Optimizing the Management of Artificial Decision Making: A Case for Unpacking the Black Box and Improving Explainability of Algorithms
Mr. Dawei David Wang
Ph.D. Candidate in Management and Organizations
Kellogg School of Management
Northwestern University
From smartphones to household appliances to self-driving cars, artificial intelligence (AI) increasingly impacts our lives in ways once thought unimaginable. Utilizing decision-making systems based on computer algorithms, more enterprises are engaging in digital transformation, incorporating AI technologies daily. However, one major concern is that most AI-based processes continue to remain as “black boxes”, sometimes leading to unexpectedly biased or even harmful decisions. With the increasing demand for Environmental, Social, and Corporate Governance (ESG), investors and governments are placing a greater emphasis on not only “what your company does” but “how your company does it”. Thus, it is highly likely that the lack of explainability would create a challenge for companies embracing digital transformation involving AI technology in the near future.
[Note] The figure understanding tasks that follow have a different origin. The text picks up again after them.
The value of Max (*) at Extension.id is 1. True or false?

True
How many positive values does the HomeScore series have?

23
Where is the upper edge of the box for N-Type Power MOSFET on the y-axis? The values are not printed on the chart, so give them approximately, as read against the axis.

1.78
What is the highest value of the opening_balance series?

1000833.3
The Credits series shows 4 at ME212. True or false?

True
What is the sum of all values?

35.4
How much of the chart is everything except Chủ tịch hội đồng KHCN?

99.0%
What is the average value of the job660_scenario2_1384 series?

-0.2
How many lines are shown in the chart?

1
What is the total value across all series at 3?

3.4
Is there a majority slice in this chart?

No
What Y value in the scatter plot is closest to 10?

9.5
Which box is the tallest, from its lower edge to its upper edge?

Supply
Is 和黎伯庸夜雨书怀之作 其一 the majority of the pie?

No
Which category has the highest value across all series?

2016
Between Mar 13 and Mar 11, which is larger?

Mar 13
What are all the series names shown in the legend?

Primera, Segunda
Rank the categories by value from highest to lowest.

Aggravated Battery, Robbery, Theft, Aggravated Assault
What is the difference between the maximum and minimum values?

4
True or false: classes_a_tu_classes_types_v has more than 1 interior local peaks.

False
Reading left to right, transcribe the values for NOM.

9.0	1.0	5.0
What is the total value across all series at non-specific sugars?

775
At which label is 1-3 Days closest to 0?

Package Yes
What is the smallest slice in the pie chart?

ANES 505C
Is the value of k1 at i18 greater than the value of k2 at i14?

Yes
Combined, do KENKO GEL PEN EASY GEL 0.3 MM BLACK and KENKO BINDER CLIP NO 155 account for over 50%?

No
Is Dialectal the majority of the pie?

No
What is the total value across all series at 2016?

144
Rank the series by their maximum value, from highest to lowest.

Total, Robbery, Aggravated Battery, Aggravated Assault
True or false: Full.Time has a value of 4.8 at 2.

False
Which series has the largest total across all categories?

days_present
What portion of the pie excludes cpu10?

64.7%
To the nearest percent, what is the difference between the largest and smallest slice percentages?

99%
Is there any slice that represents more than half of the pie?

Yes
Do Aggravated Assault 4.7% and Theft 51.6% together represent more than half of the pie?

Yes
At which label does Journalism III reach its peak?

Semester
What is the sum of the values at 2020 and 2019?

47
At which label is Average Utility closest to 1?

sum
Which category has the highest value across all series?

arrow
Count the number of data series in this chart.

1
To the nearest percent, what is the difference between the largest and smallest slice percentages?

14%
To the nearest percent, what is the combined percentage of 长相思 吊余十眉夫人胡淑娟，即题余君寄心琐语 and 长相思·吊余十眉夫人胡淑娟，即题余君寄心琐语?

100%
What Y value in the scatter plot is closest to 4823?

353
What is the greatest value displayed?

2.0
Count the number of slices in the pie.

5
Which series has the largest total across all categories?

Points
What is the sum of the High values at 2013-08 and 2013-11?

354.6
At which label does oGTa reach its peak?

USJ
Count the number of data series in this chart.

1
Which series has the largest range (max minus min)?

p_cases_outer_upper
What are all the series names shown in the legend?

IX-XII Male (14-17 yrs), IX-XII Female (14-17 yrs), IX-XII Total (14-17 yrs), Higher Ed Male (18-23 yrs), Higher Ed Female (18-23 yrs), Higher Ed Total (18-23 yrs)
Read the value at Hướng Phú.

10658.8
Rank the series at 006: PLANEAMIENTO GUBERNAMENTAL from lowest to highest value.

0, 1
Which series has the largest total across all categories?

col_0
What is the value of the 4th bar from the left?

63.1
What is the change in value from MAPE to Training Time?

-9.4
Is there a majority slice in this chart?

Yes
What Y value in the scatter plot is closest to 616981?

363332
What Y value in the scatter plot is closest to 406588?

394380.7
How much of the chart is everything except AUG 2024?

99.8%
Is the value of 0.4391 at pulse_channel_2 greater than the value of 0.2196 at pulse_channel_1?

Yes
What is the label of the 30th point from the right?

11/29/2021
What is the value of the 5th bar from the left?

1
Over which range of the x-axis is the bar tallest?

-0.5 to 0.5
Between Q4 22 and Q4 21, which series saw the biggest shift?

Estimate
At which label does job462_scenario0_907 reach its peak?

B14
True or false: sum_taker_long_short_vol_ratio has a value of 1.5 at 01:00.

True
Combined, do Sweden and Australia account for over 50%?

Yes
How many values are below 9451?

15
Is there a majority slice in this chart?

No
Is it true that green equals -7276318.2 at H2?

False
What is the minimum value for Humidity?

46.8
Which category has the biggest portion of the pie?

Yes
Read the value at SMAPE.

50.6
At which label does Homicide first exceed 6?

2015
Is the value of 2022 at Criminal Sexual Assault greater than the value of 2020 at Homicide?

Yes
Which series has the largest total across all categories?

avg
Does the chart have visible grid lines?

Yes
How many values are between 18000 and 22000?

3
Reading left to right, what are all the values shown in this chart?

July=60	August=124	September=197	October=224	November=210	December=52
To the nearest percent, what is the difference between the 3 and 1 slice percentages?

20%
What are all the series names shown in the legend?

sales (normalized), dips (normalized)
In this talk, I demonstrate a case how an algorithm was initially not fully explained. I unpacked the “black box” by conducting “experiments” on the algorithm and making deliberate modifications to the data. My explanations of how the algorithm works led to completely different theoretical, practical and policy implications. In closing, I hope to connect this case to future research surrounding the increasing trend in digital transformation and environmental pressure for fair, interpretable and transparent algorithms.